THE FRIDAY FIVE: The Five Actually Poshest Pubs in London

With little consultation and even less self awareness, The Times attempted to define London’s poshest pubs. This is a corrective list, affectionate, sceptical, and better informed.

On December 10th of last year, with apparently zero consultation of the relevant communities, The Times unveiled its list of ‘London’s Poshest Pubs’. This is a bit like your colleague who once went to Polo in the Park listing her six favourite partridge drives. Comments on the article, you’ll notice, “have been disabled” — presumably because they contained little more than a hundred Hugos and Archies saying ‘does Polzeath still count as West London? I once lost my signet ring inside a Downe House girl behind the Oystercatcher”. Or, in actuality, a hundred midlanders saying: “I’ll settle for the Dog & Duck at Streeplethorpe-Hagstable anyday!” — which is not particularly helpful to the debate because frankly we’d all much rather an old-fashioned boozer where pints cost £3.20 and people go into the cubicles on their own rather than in threes, as it happens. But that’s gentrification, baby, and the show must go on — especially if the price of my uncle’s townhouse in South Ken is to be maintained, poor Michael.

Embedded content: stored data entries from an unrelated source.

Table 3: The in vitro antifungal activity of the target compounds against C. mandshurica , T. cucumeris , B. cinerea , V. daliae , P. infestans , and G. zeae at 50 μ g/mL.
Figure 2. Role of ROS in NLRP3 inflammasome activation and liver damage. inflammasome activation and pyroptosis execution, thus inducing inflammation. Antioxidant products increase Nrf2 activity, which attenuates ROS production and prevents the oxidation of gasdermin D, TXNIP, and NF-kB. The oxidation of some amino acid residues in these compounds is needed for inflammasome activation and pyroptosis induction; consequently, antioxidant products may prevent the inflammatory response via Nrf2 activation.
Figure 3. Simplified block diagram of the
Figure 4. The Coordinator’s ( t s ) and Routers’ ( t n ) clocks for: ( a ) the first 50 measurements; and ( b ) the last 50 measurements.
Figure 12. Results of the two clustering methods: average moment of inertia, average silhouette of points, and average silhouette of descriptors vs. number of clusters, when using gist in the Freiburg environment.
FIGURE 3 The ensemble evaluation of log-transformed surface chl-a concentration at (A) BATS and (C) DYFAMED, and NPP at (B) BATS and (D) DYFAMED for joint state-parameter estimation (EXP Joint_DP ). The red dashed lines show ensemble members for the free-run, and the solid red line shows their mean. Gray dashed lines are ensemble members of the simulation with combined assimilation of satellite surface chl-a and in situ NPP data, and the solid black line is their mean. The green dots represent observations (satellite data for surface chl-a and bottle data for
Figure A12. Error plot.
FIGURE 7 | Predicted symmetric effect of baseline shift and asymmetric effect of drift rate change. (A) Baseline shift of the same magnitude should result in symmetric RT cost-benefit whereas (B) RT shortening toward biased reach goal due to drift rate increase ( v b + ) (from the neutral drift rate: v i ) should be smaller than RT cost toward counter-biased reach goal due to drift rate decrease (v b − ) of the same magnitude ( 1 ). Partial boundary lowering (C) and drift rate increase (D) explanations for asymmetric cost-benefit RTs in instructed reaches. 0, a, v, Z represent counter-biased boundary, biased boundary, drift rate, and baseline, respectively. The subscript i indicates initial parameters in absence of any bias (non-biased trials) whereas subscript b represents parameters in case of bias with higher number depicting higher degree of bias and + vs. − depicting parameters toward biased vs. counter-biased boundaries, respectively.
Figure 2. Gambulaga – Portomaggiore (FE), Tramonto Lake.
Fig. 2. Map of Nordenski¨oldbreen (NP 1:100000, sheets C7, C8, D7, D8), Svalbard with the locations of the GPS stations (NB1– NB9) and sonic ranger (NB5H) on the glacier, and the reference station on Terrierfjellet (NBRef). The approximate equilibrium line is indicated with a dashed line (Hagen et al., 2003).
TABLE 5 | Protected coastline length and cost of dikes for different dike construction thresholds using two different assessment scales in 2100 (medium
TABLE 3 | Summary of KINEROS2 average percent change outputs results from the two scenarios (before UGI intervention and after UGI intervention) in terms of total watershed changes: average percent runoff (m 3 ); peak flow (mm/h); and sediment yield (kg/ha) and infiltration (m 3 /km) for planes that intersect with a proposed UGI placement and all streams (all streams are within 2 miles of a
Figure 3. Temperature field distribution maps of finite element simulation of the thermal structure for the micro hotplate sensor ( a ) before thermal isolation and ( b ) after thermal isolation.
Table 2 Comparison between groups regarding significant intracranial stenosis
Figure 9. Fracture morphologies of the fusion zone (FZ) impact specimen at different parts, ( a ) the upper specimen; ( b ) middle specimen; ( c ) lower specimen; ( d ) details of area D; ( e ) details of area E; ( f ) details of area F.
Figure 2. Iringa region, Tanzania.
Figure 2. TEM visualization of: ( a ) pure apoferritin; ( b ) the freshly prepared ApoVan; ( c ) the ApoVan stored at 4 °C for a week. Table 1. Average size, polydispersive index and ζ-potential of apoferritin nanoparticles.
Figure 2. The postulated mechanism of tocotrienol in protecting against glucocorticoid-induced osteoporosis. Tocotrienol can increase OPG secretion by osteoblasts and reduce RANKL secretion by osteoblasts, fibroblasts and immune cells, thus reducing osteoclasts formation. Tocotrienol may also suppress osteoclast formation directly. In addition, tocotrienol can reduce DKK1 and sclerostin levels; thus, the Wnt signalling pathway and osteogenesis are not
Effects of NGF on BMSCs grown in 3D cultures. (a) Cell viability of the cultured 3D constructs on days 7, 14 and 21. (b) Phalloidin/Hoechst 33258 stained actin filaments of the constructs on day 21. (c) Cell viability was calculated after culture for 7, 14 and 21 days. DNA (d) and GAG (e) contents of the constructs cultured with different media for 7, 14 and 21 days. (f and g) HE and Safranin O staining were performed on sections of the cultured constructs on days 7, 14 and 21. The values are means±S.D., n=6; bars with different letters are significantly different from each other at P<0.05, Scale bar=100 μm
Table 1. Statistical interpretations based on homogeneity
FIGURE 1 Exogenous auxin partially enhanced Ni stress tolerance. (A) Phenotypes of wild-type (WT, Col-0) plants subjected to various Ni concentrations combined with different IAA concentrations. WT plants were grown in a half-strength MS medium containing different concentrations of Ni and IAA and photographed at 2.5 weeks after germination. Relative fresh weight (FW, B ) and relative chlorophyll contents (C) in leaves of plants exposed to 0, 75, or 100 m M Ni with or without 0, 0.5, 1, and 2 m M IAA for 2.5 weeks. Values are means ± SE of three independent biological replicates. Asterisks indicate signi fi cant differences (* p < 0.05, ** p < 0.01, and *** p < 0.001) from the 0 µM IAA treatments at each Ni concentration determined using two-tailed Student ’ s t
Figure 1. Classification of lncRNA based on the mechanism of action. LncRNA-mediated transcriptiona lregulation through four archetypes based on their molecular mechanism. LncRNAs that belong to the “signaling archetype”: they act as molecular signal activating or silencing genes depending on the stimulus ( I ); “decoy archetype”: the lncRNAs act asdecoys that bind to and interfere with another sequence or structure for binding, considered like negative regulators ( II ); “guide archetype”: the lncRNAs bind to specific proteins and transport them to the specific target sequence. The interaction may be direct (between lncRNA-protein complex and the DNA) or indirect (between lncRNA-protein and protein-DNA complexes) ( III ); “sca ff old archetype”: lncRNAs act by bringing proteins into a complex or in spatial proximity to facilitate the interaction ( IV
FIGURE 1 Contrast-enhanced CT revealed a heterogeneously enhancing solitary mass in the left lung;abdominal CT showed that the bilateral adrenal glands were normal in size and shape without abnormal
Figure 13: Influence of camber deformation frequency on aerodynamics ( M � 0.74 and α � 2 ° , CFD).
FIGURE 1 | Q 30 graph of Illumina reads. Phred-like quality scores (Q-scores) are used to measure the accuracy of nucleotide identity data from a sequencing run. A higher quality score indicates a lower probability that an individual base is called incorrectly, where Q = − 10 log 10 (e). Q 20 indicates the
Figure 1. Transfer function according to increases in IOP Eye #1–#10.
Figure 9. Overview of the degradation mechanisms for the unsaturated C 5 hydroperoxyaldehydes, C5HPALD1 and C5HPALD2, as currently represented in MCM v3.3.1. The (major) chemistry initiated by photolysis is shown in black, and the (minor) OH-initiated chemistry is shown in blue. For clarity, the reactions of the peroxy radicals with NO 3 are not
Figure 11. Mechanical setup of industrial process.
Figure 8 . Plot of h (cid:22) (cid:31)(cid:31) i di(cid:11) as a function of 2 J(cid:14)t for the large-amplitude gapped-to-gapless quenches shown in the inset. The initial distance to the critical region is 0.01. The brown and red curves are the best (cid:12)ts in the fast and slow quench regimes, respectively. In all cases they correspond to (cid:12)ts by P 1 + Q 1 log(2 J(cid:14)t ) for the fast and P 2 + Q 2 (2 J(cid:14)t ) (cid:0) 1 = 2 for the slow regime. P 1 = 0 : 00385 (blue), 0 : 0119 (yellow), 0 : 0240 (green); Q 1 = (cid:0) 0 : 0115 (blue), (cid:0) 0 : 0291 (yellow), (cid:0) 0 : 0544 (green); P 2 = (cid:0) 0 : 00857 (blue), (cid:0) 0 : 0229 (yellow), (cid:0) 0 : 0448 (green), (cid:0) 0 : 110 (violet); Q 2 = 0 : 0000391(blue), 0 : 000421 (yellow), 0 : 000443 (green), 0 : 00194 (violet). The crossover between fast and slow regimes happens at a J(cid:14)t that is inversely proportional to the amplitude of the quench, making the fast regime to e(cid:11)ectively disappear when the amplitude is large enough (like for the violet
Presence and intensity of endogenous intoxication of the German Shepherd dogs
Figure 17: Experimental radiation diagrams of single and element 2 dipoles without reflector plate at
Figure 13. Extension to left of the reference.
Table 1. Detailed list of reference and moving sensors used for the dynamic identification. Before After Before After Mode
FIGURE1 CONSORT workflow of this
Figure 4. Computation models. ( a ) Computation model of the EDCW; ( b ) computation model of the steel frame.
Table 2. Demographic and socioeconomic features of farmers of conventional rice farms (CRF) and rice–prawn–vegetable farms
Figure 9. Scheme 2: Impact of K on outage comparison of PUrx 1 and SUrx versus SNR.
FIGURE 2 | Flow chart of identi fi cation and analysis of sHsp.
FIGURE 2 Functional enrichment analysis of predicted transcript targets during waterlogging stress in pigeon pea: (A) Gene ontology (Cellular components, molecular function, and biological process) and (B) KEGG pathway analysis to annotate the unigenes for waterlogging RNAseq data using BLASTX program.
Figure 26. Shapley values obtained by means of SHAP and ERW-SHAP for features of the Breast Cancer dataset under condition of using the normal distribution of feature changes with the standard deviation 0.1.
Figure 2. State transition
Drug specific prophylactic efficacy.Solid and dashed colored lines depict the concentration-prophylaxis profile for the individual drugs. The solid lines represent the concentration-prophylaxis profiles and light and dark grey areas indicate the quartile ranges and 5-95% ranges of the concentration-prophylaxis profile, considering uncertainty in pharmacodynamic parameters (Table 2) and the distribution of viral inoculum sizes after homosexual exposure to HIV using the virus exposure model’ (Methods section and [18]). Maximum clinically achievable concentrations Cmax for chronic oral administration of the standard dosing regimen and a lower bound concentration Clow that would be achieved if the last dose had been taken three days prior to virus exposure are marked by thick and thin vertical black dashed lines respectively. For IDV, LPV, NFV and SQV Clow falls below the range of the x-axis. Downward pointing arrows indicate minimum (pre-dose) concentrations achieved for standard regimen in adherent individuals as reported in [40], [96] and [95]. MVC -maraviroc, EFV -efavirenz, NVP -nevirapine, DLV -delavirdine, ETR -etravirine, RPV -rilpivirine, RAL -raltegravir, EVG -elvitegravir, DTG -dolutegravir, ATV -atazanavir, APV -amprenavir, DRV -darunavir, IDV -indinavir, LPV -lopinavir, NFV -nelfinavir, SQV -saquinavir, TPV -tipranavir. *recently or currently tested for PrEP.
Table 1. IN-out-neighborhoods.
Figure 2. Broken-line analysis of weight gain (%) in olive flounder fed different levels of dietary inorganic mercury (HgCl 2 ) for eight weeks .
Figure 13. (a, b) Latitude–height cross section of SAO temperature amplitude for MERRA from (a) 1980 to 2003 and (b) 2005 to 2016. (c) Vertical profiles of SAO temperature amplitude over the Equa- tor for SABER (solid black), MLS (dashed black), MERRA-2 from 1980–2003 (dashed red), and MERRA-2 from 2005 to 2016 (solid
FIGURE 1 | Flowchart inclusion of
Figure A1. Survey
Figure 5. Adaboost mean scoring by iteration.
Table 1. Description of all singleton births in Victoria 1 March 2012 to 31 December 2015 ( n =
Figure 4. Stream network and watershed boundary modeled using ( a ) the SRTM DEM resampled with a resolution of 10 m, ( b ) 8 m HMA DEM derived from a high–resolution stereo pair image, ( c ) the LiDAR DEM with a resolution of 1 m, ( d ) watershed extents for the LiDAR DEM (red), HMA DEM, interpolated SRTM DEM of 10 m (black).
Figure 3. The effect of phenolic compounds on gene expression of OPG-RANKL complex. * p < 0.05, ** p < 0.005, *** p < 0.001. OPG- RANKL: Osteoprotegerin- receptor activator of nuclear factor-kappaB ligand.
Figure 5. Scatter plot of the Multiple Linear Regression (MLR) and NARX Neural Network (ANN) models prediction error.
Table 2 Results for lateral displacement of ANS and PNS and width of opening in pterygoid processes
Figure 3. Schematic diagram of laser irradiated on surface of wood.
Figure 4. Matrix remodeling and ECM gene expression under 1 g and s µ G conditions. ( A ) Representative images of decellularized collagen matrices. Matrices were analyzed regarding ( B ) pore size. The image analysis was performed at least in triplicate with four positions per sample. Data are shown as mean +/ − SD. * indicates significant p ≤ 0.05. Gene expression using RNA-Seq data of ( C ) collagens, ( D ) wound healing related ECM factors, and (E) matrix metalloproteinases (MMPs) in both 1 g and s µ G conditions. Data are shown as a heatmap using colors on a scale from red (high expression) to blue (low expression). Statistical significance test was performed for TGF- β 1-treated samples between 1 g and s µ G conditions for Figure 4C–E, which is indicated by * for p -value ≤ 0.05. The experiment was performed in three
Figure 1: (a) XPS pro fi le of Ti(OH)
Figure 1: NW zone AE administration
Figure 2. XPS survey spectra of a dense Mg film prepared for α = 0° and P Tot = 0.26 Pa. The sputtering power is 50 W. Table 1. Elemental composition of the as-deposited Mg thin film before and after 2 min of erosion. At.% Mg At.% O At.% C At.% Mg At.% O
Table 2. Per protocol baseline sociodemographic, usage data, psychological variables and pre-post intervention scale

Here — in the first edition of our new weekly newsletter ‘The Friday Five’ — are ‘The Five Actually Poshest Pubs In London’. Take them with a pinch of salt. Or a pinch of anything you like, actually.

1. The Surprise, Chelsea

No surprises there! Ha! The handsome corner pub is a classic of the genre, with the waiting list for its coveted outdoor benches said to rival those at Eton or whichever other schools exist. A stately galleon in appearance and bearing, its name comes from the HMS Surprise, a captured French Navy ship which was in turn used to steal back the HMS Hermione from the Spanish Armada. Which is apt for a pub in which one does often need to rescue a Hermione from a Spaniard.

2. The Antelope, Chelsea

The Antelope gets in largely on historic terms, rather than on any particular modern-day brilliance or aesthetics. (A pretty good summation of the wider aristocracy, actually.) But its enduring position in the sleepy hinterlands just north of Sloane Square does lend it a posho permanence — as does the fact that it was established in 1780, meaning it’s been here longer than most of the highly nouveau Grosvenor Estate around it.

3. The Cow-Westbourne Axis, Notting Hill

Two for the price of one here, which is a way better deal than the two for a hundred that the ex-Marlborough boys will try to pitch you over a Guinness. The Cow (and its de facto overspill area, The Westbourne) has a distinctive boho-chic feel — Black Velvet Socialism, perhaps — because nothing pairs better than rolled cigarettes and decent Maldon oysters. The crab linguine at The Cow is pretty good, to be fair, and the terrace outside the Westbourne is a rare London sun-trap, which might explain all the suspiciously tanned euros.

4. The Admiral Codrington, Chelsea

The Admiral Cod is mentioned 236-times in the Sloane Rangers Handbook, a number bested only by entries for ‘elderly labradors’; ‘fashionable gout’; and ‘not crying at funerals’. It is the type of place your father went to in the late eighties before selling his Chelsea three-bed for £150 or something, and has not encountered a jawline since Waterloo.

5. The Sydney Arms, Chelsea

A Chelsea racing pub in which a minor Right Hon will pitch you a 100-1 sure-thing in exchange for a peach Jubel, The Sydney has its own jockey silks on the wall and its own horse in the bathroom, if recent noises are to be believed. Jolly and unassuming, its extreme proximity to the ‘golden-triangle’ of the King’s Road Registry office, St Luke’s church, and Chelsea & Westminster Hospital means it amply caters for pre-pints at christenings, weddings, and great-aunt plug-pulls.